I just started a Fundamentals of Music at the local community college. It is pretty basic, but it has beginning composition so I'm sure I will get something out of it. 

Anyway, I grabbed the educational discount version of Finale for $99. Seemed like the best deal at the time, plus there was a cross-grade price to Sibelius education at the time that would have made it worthwhile. Of course, now I can't find it. 

So, question - further reading on these posts makes me think i should have gone with Sibelius. And Sibelius offers an upgraded discount for Photoscore and AudioScore ultimate and Notate me for $599. Is this worth it? I can't find much of anything on Photoscore. AudioScore doesn't have good reviews. This is an extra $300 over the educational discount price. 

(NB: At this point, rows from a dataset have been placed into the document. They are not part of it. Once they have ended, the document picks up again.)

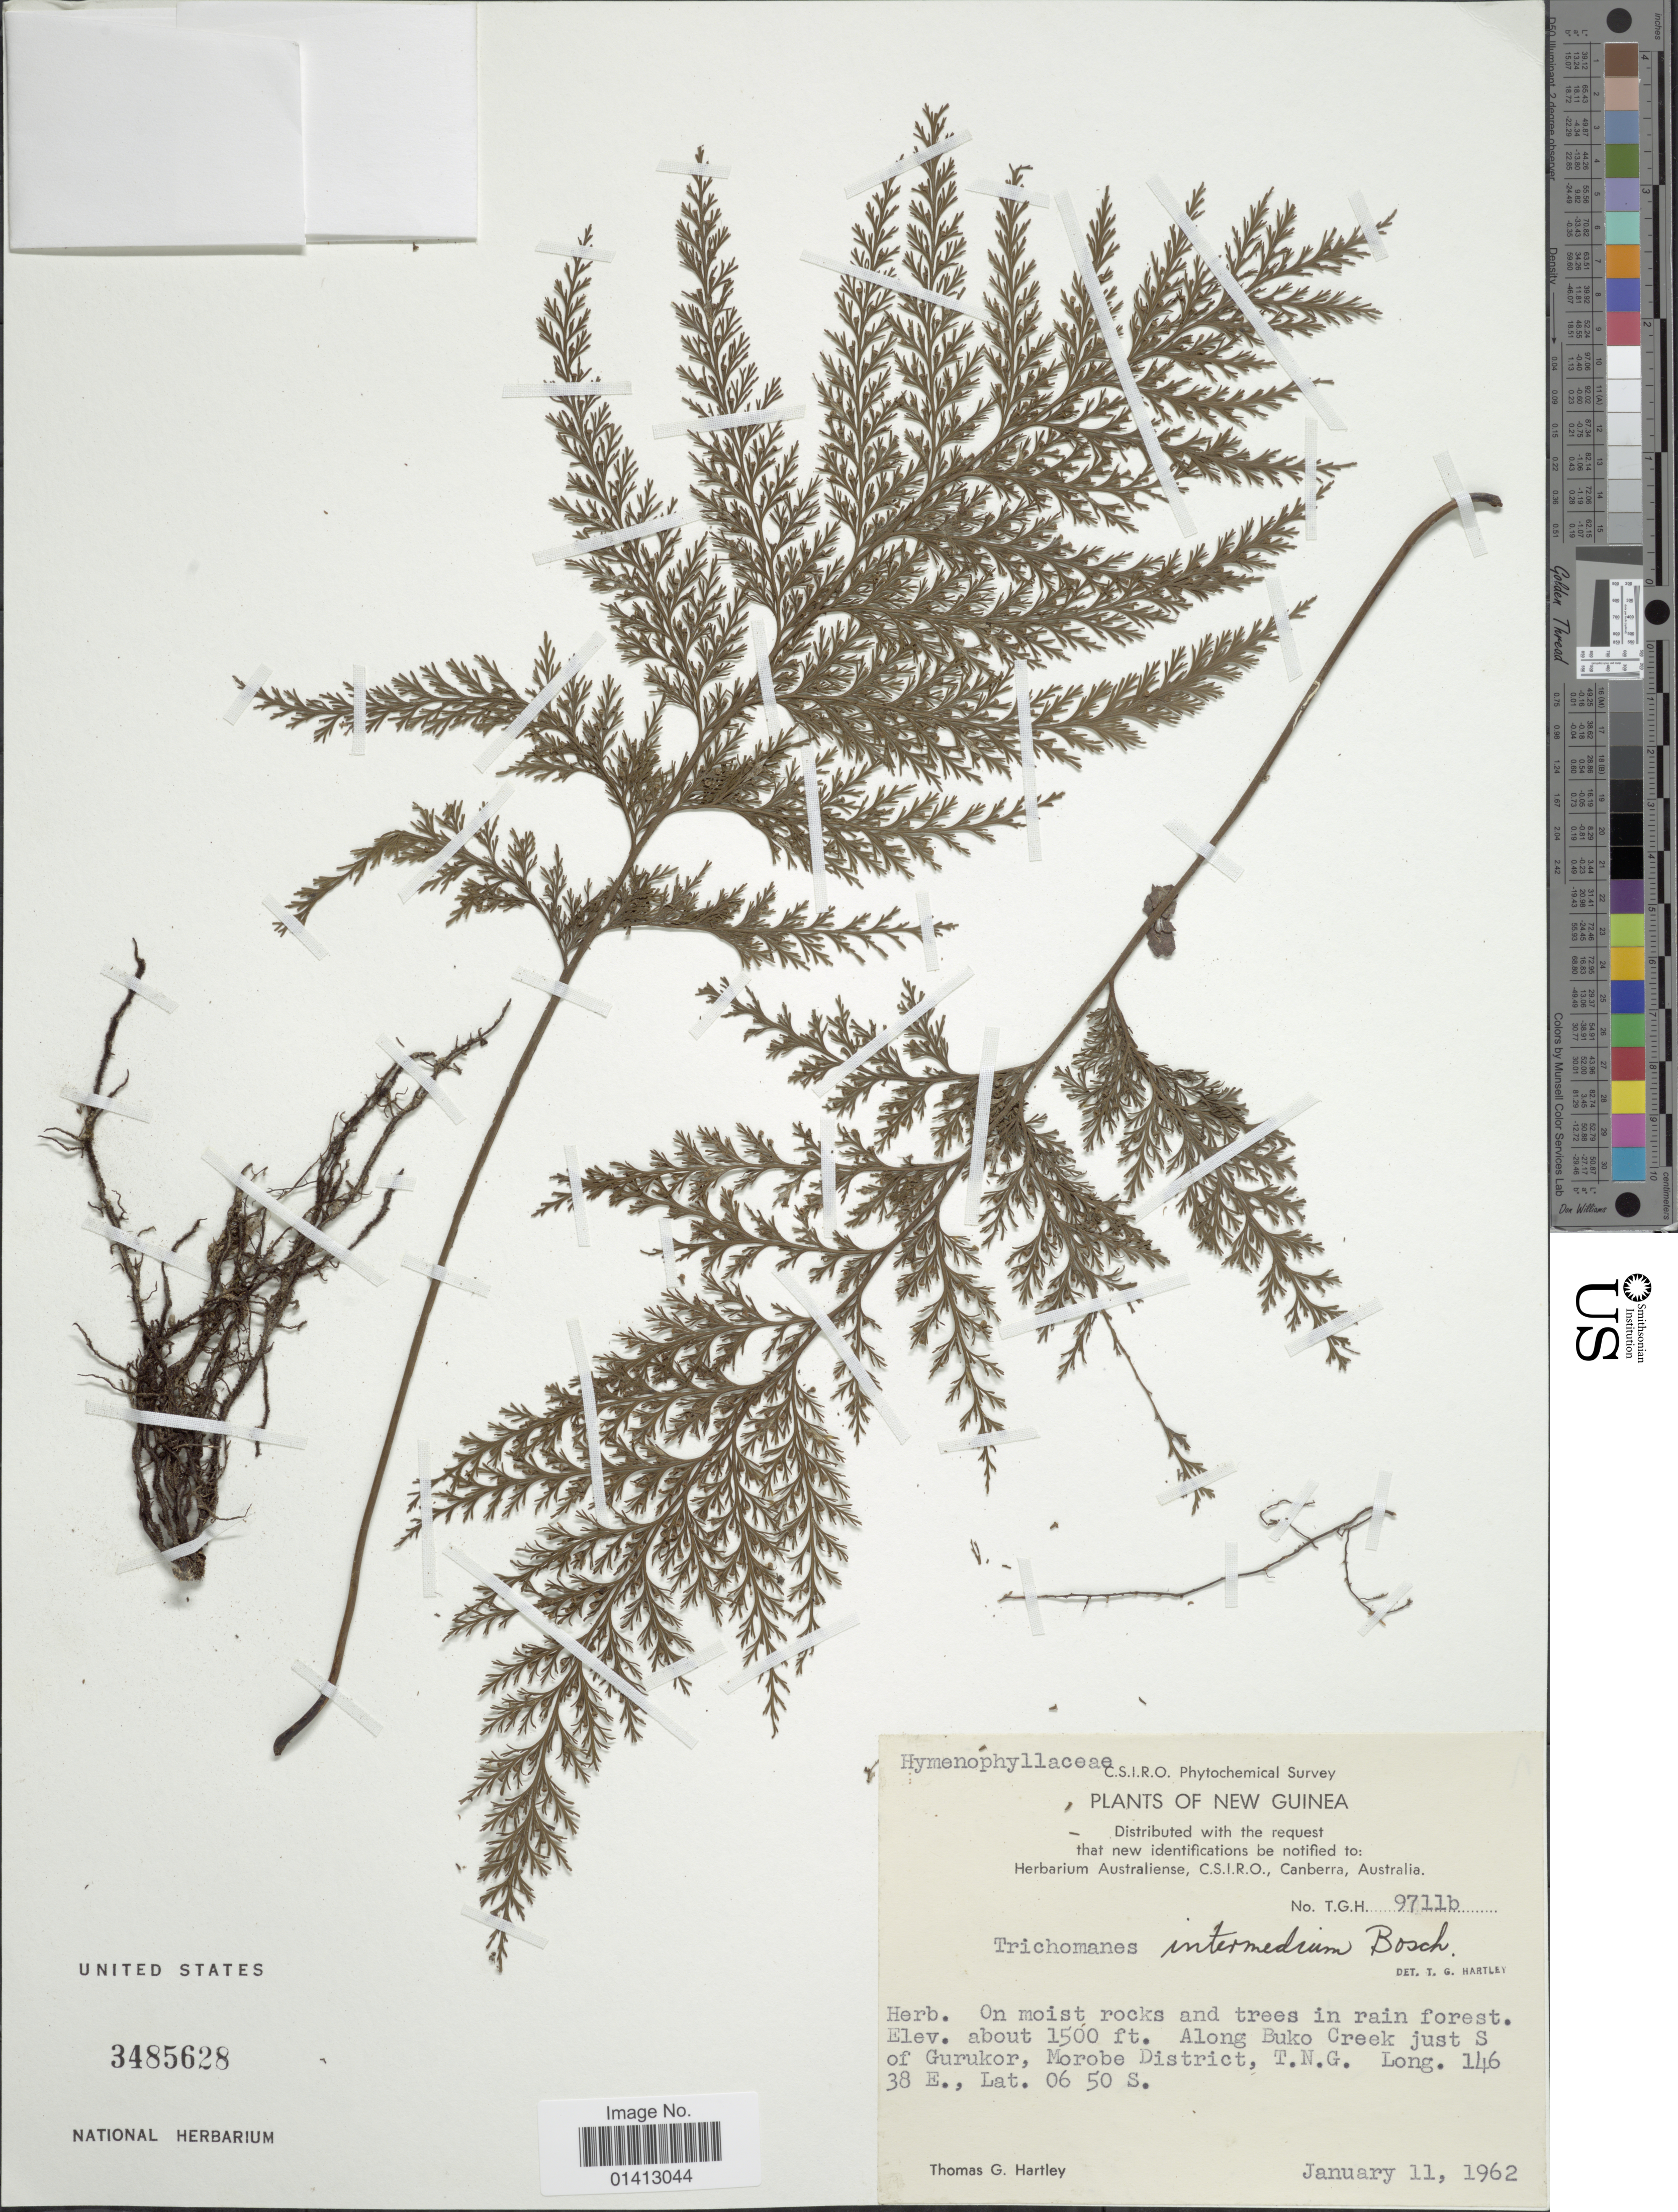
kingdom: Plantae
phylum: Tracheophyta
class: Polypodiopsida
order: Hymenophyllales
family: Hymenophyllaceae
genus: Crepidomanes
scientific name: Crepidomanes intermedium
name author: (Bosch) Ebihara & K. Iwats.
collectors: T. G. Hartley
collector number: T.G.H. 9711b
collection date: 1962-01-11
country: Papua New Guinea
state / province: Morobe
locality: Along Buko Creek just S of Gurukor, Morobe District, T.N.G.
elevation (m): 457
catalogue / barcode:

I'm trying to grab it this year because they don't have a lot of evening music classes I can take. And most online learning doesn't get the ed discount. 

Thanks!


----------



## dzilizzi (Sep 1, 2018)

Okay, I found the crossgrade. I think I will just go with that.


----------



## Rob (Sep 1, 2018)

Been using finale for sixteen years now and I must say that I quite like it... if you really get to know it it can do pretty much anything. And now with Noteperformer compatibility it's a great software for composing... just sayin'


----------



## dzilizzi (Sep 1, 2018)

Rob said:


> Been using finale for sixteen years now and I must say that I quite like it... if you really get to know it it can do pretty much anything. And now with Noteperformer compatibility it's a great software for composing... just sayin'


That was actually one of the reasons I was looking at Sibelius - I wasn't sure Noteperformer would work well with Finale. I've been reading mixed things as to how well the beta works. I will try it now that I found the crossgrade is not tied to the educational version.


----------